Porque, de ceder, el futuro no pertenecerá a estos inquisidores de tres al cuarto, sino a la extrema derecha. “Le Monde” publicaba el pasado fin de semana un interesante reportaje sobre los diplomados universitarios que, en un número creciente, votan y se movilizan en favor de Donald Trump. Algunos ejemplos, observados en la universidad pública de Clemson – 25.000 estudiantes -, en Carolina del Sur, no podrían ser más elocuentes. Trevor Tiedeman, hijo de una familia obrera, es el organizador de un colectivo militante republicano en el campus. Él mismo cuenta cual fue una de sus últimas batallas: “En el curso del último semestre, colocaron tampones higiénicos en los lavabos para hombres. Eso enviaba un mensaje ridículo: que los hombres podían tener la regla. Protestamos e informamos a los medios de comunicación. A los dos días los retiraron. Nos movilizamos en defensa de la verdad biológica”. Poco después, el grupo organizó un acto mucho menos riguroso, proyectando un documental conspiranoide sobre la muerte de George Floyd, el afroamericano muerto a manos de la policía de Minnesota en 2020. Otra universitaria, también afroamericana y de origen humilde, JeAnais Mitchell, cuenta sentirse atraída por el movimiento en favor de la reelección de Trump tras la perplejidad que le causó la imagen de “la izquierda” en el campus: la organización de un drag show y la posibilidad de que cada estudiante escogiera el pronombre con el que quería ser designado. “Cada uno está hecho a imagen de Dios, hombre o mujer. Yo no estoy dispuesta a mentir para complacer a nadie”. Más allá de la expresión en fervientes términos religiosos, el sentido común – accesible a la gente a la que cierta izquierda hace tiempo que no habla – se expresa por boca de esta joven.

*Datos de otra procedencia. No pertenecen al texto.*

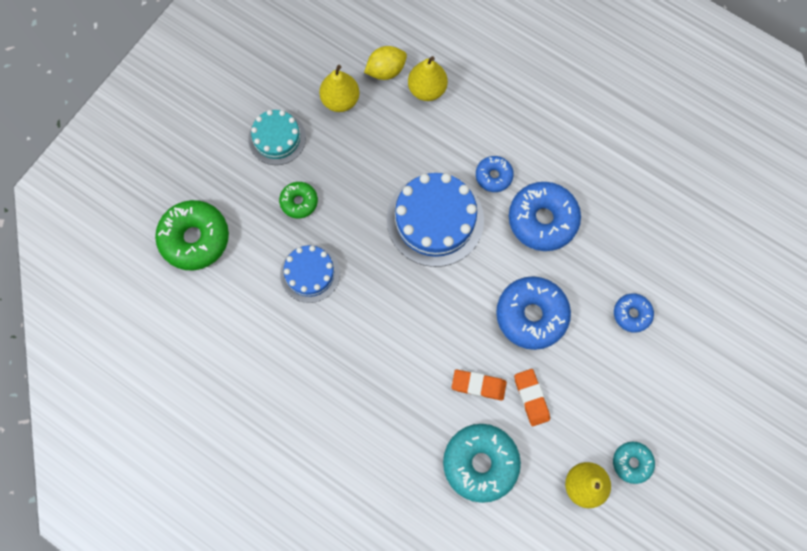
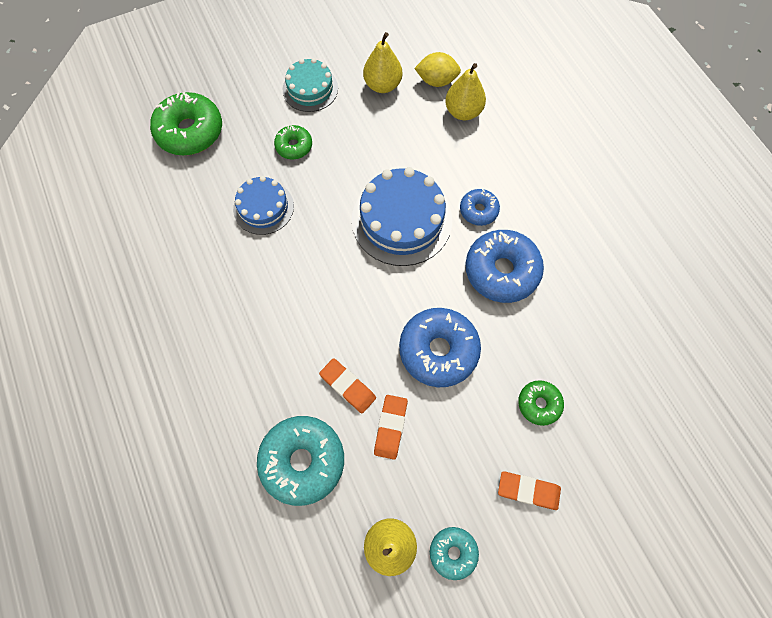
camera: 30 degrees right, 5 degrees down
(632, 314) = (539, 404): blue donut -> green donut
(660, 385) = (528, 491): none -> orange eraser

Y aquí tenemos el verdadero problema, si la izquierda no recupera la cordura, tras los efímeros inquisidores woke se perfila la llegada de una regresión cultural y civilizatoria. Es decir, de una derecha populista que, para nuestra vergüenza, se habrá abierto paso invocando – antes de sepultarla para siempre – la razón ilustrada, desdeñada por los retoños de la posmodernidad. “Movimiento socialista”, “justicia social”. Nos toca rescatar las palabras. Viendo lo que ocurre estos días en la UAB no puedo por menos que recordar la actitud hacia el conocimiento que me inculcaron mis mayores, empezando por mis abuelos maternos. Mi abuelo, cenetista, vivió la Barcelona libertaria de los ateneos y centros culturales, ávidos de saber, luchadores por la educación de la clase trabajadora. La ciencia había de aportar progreso a la sociedad, a ella pertenecía el conocimiento y la difusión del saber haría que los más humildes se alzaran por fin sobre su condición. Mi abuela, obrera textil desde los once años, ni siquiera fue a la escuela. Su obsesión fue que mi madre cursara estudios – para no ser esclava de nadie – y tuviese un oficio – para no depender de un marido. Para aquella generación era un sueño y un anhelo que los suyos fuesen un día a la Universidad, verdadero templo del conocimiento, donde los más sabios impartían sus disciplinas. No puedo ni imaginarme la cara que pondrían viendo a unos estudiantes tratando de silenciar a una profesora y reivindicando “espacios seguros”, donde sus creencias no se viesen perturbadas por la crítica racional. Muy al contrario, lo que debiera caracterizar a la academia es la inseguridad intelectual en sus paraninfos. La investigación científica avanza cuestionando con nuevos datos lo que creíamos saber, construyendo nuevos consensos; el pensamiento crítico abre debates, impulsa nuevas reflexiones… Nadie debería salir “indemne”, tal como entró, de una universidad digna de este nombre. Zarandeada por la historia del siglo XX, que aún no ha digerido, la izquierda se ha metido en caminos que la alejan de sus orígenes y la llevan a ninguna parte. Para reencontrar el rumbo, lo primero es recuperar banderas que nunca debieron ser abandonadas. Como la defensa de la libertad de expresión frente a cualquier atisbo de totalitarismo.